---- Data segment

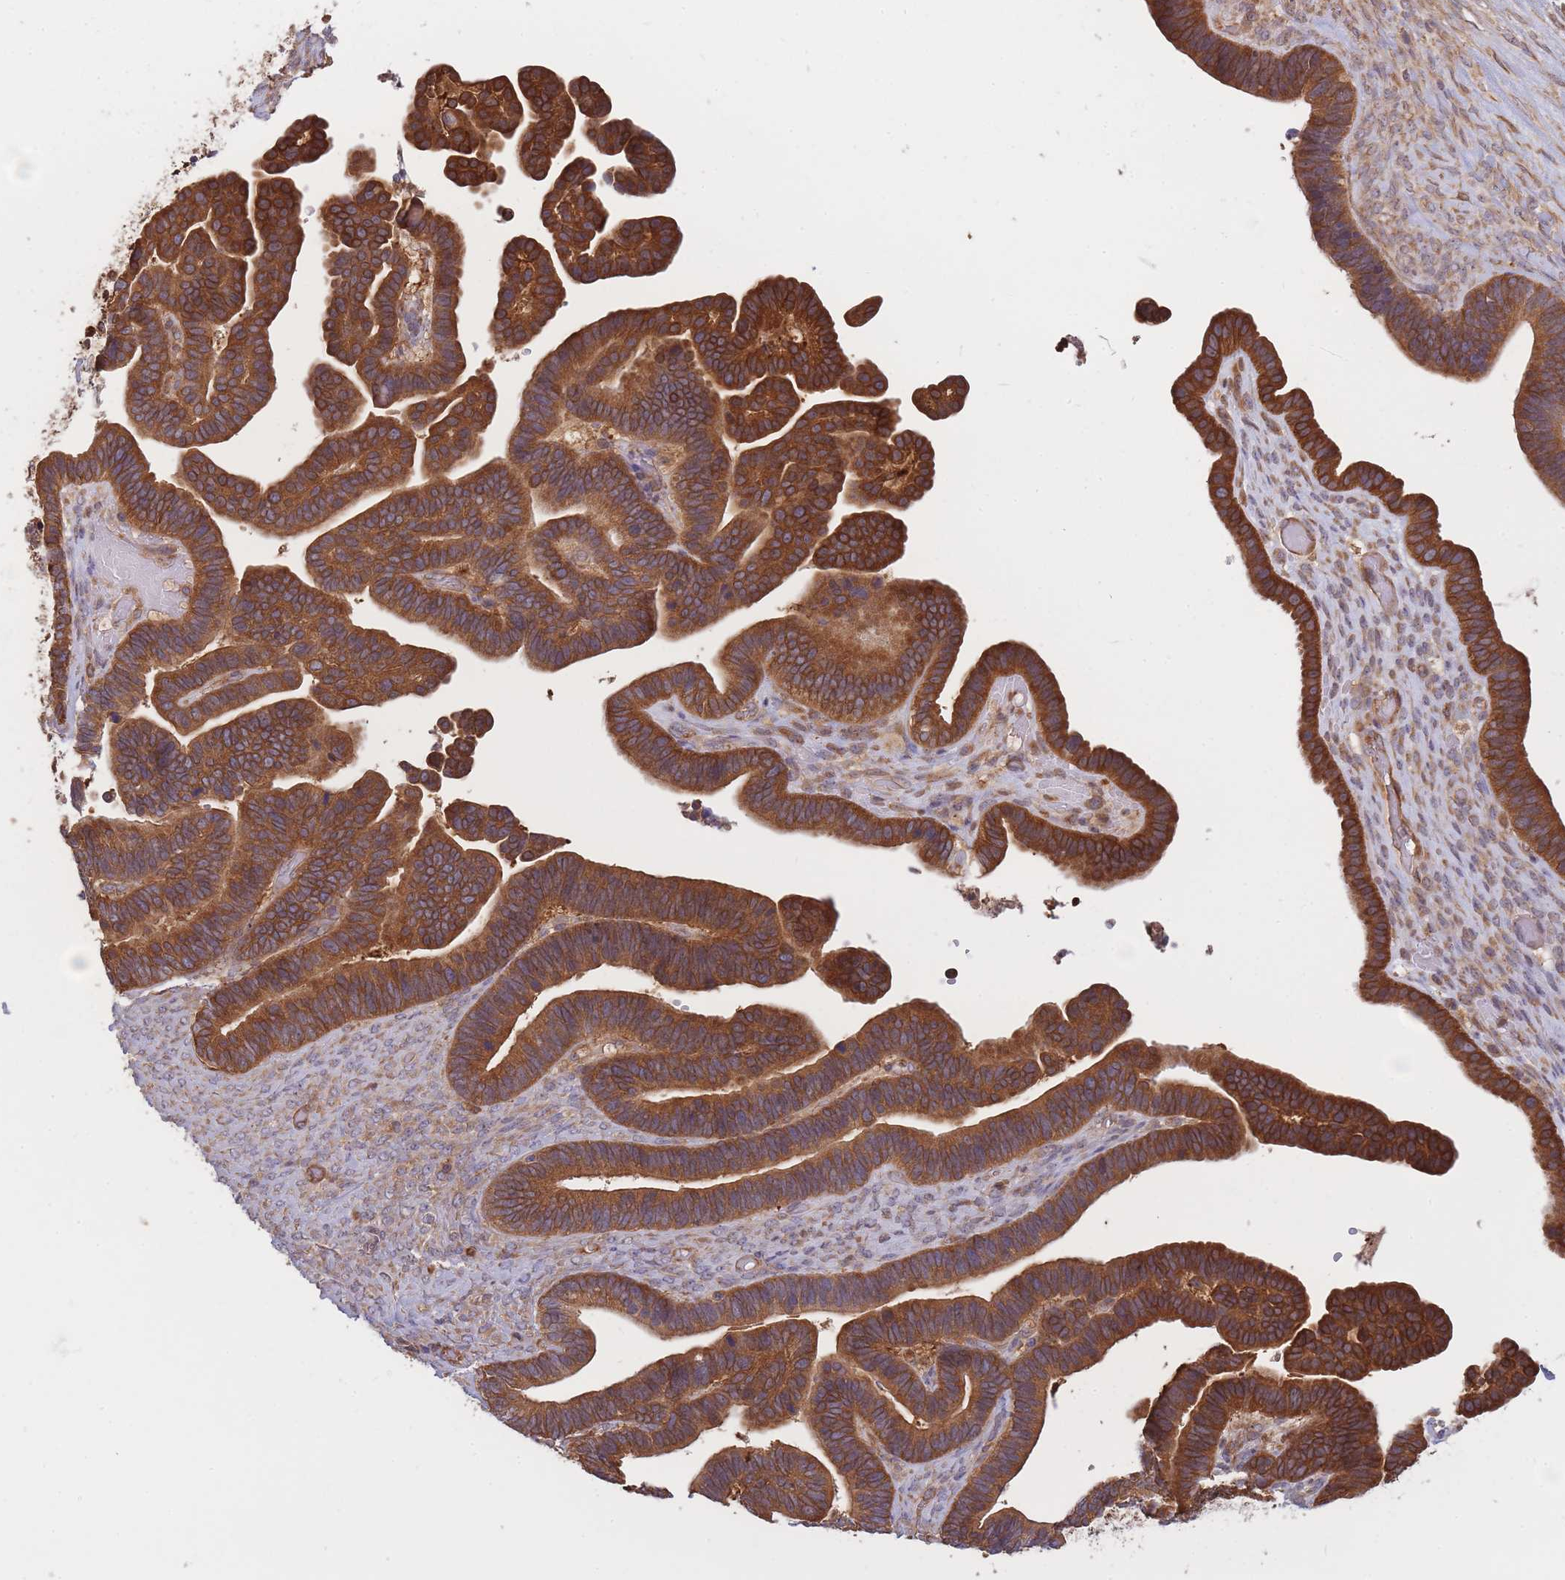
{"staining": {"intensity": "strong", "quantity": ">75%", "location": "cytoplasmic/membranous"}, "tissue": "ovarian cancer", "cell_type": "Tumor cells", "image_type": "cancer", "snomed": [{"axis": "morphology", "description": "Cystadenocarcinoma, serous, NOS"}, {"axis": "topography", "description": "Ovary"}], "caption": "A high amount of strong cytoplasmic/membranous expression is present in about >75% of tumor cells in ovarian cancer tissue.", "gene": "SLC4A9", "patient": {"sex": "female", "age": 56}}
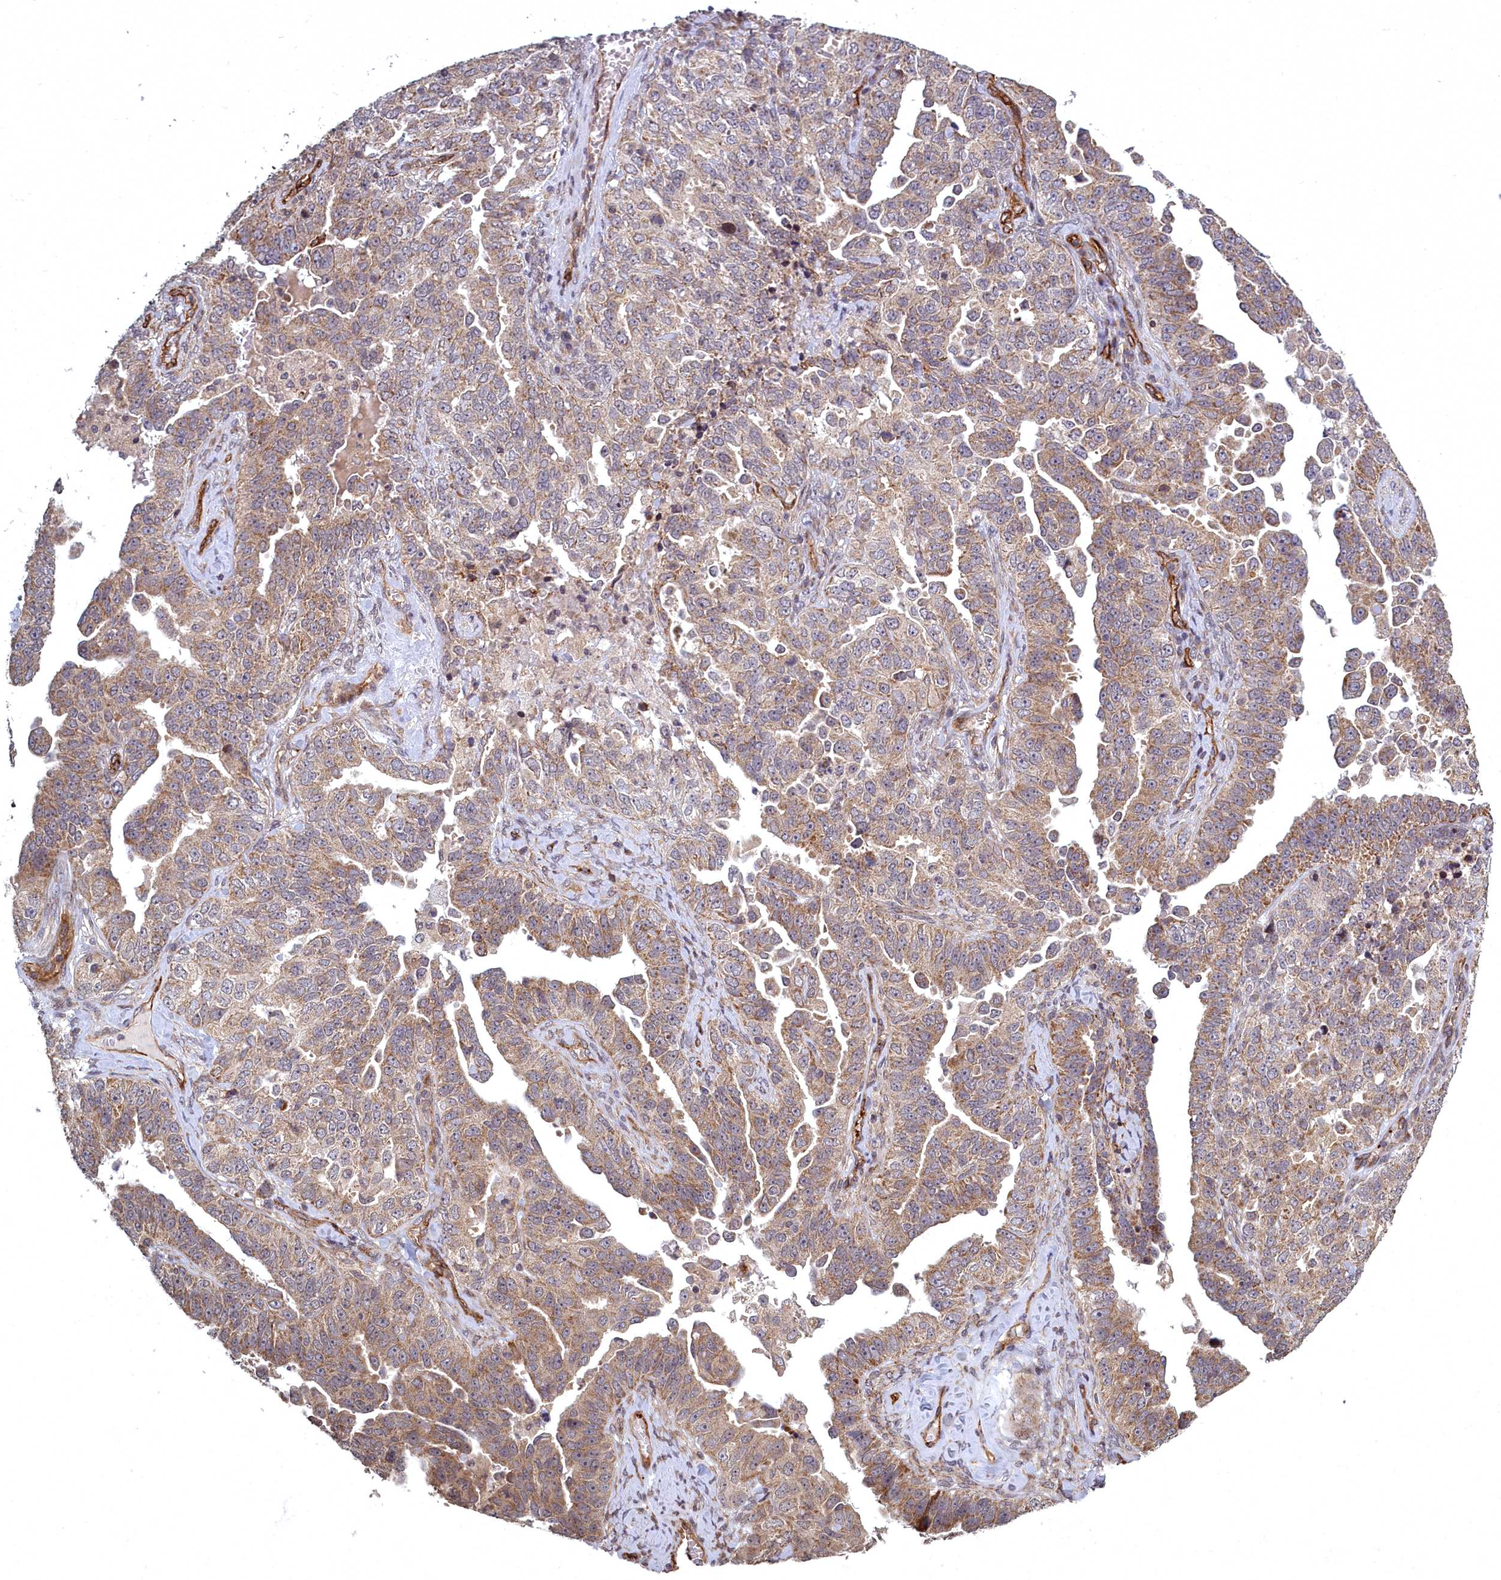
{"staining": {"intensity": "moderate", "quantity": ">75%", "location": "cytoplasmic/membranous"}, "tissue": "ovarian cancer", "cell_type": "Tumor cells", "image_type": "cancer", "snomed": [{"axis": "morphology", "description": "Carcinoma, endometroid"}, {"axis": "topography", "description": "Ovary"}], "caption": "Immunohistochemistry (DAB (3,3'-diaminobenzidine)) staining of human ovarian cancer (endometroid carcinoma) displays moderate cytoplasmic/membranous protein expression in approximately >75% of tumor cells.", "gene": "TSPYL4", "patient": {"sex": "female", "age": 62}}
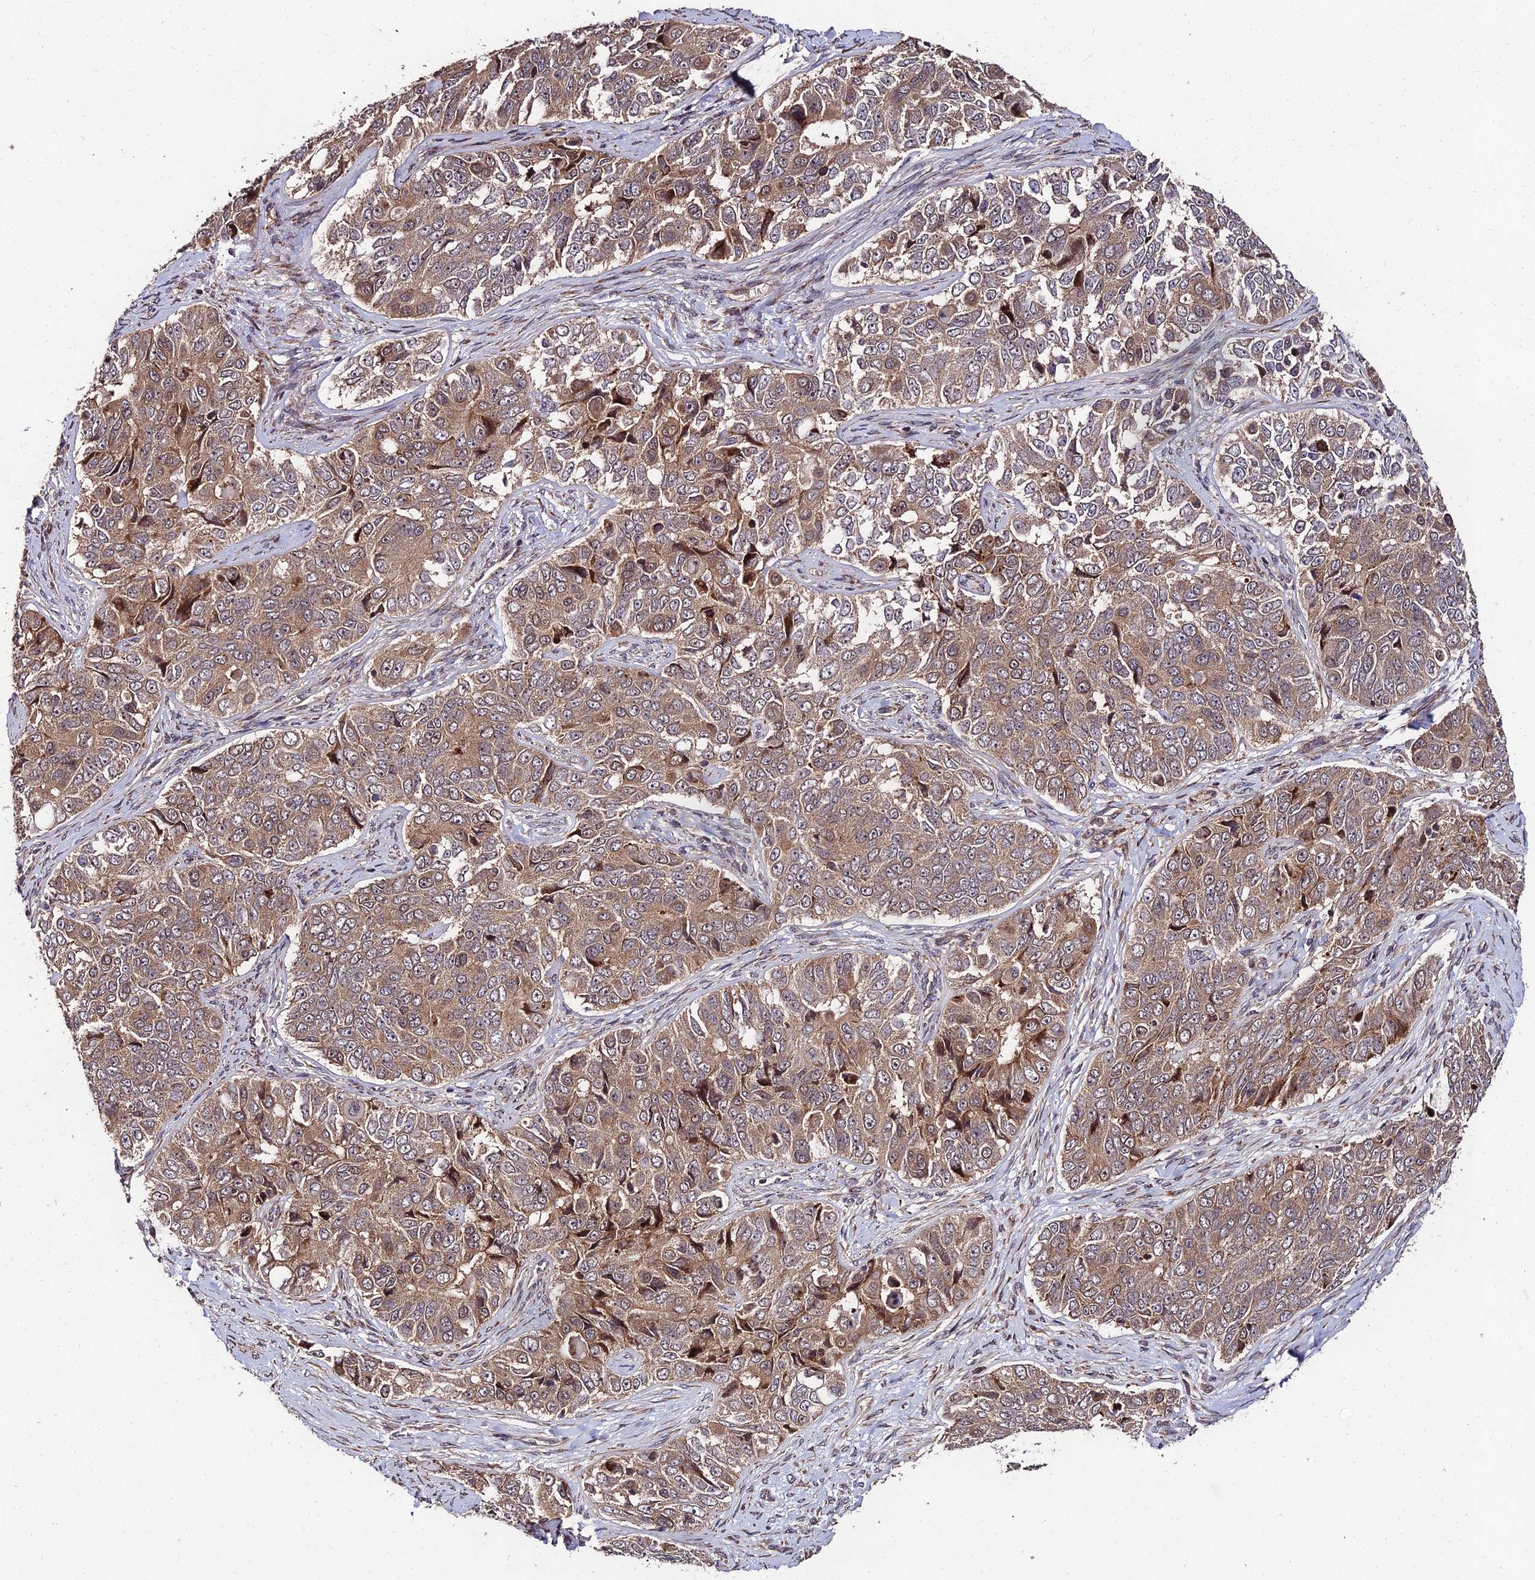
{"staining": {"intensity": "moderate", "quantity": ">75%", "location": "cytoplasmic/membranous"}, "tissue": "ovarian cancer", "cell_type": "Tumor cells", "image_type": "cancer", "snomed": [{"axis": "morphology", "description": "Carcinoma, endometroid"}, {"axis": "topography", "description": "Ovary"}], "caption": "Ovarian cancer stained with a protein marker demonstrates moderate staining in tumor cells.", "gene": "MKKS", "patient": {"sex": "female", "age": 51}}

--------

Transcribe everything above exactly. Do not include the pictures.

## Response to the task
{"staining": {"intensity": "strong", "quantity": ">75%", "location": "cytoplasmic/membranous"}, "tissue": "ovarian cancer", "cell_type": "Tumor cells", "image_type": "cancer", "snomed": [{"axis": "morphology", "description": "Cystadenocarcinoma, serous, NOS"}, {"axis": "topography", "description": "Ovary"}], "caption": "A high amount of strong cytoplasmic/membranous expression is present in about >75% of tumor cells in ovarian cancer tissue.", "gene": "SLC4A9", "patient": {"sex": "female", "age": 56}}
{"staining": {"intensity": "moderate", "quantity": ">75%", "location": "cytoplasmic/membranous"}, "tissue": "ovarian cancer", "cell_type": "Tumor cells", "image_type": "cancer", "snomed": [{"axis": "morphology", "description": "Carcinoma, endometroid"}, {"axis": "topography", "description": "Ovary"}], "caption": "Immunohistochemistry (DAB (3,3'-diaminobenzidine)) staining of human ovarian cancer (endometroid carcinoma) displays moderate cytoplasmic/membranous protein expression in approximately >75% of tumor cells.", "gene": "TSPYL4", "patient": {"sex": "female", "age": 62}}
{"staining": {"intensity": "moderate", "quantity": ">75%", "location": "cytoplasmic/membranous"}, "tissue": "ovarian cancer", "cell_type": "Tumor cells", "image_type": "cancer", "snomed": [{"axis": "morphology", "description": "Carcinoma, endometroid"}, {"axis": "topography", "description": "Ovary"}], "caption": "Ovarian cancer stained with a protein marker demonstrates moderate staining in tumor cells.", "gene": "MKKS", "patient": {"sex": "female", "age": 51}}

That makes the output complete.